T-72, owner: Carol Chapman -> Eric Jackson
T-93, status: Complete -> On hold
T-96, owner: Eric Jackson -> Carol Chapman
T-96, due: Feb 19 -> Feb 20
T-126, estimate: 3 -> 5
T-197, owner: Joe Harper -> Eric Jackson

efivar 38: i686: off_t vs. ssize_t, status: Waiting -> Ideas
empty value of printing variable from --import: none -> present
□ □ □ □ □ □ □
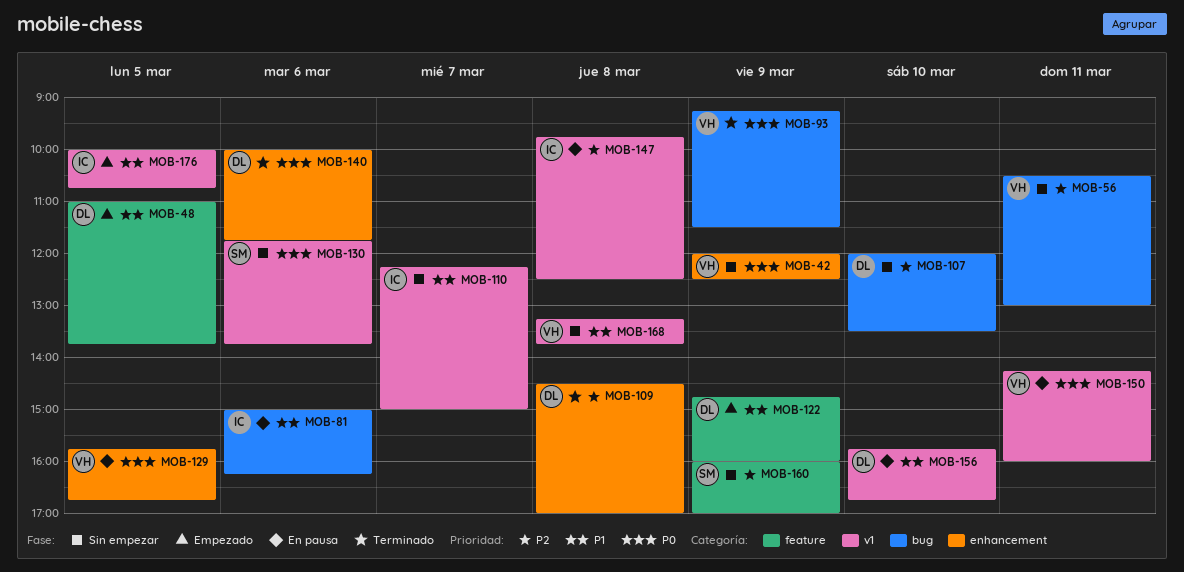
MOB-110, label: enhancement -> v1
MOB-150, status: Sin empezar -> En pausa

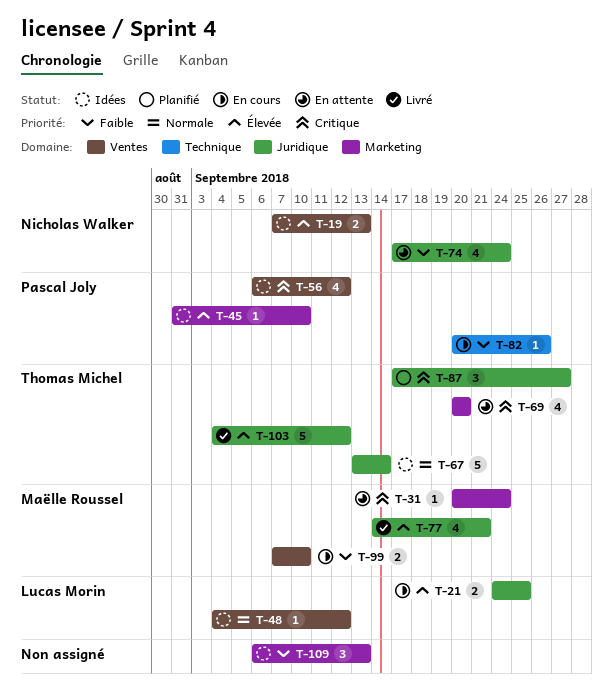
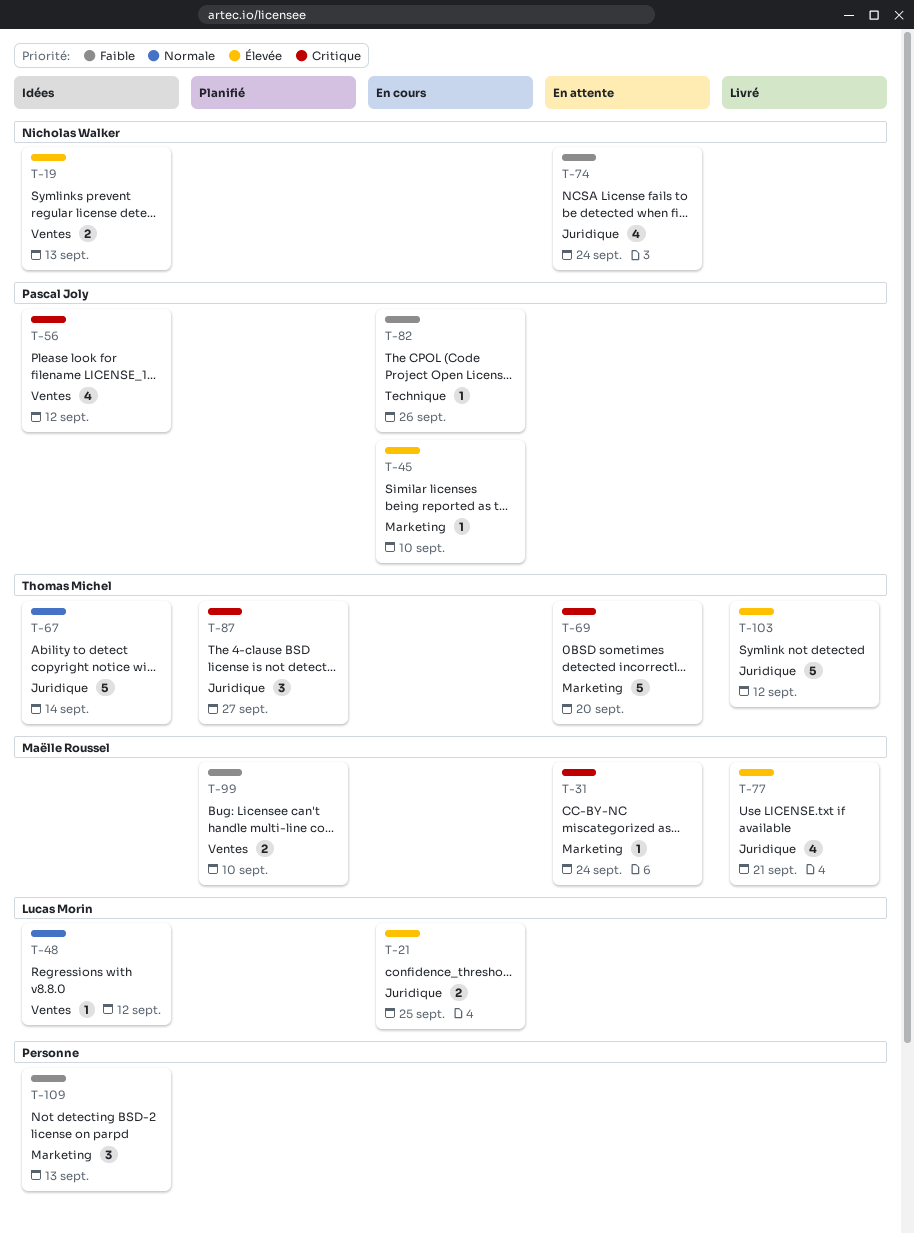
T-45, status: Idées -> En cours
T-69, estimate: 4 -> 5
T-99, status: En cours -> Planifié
□ □ □ □ □ □ □
# What to produce
Where a line in the listing above contains "Carol", copy that line.

# Task output
T-72, owner: Carol Chapman -> Eric Jackson
T-96, owner: Eric Jackson -> Carol Chapman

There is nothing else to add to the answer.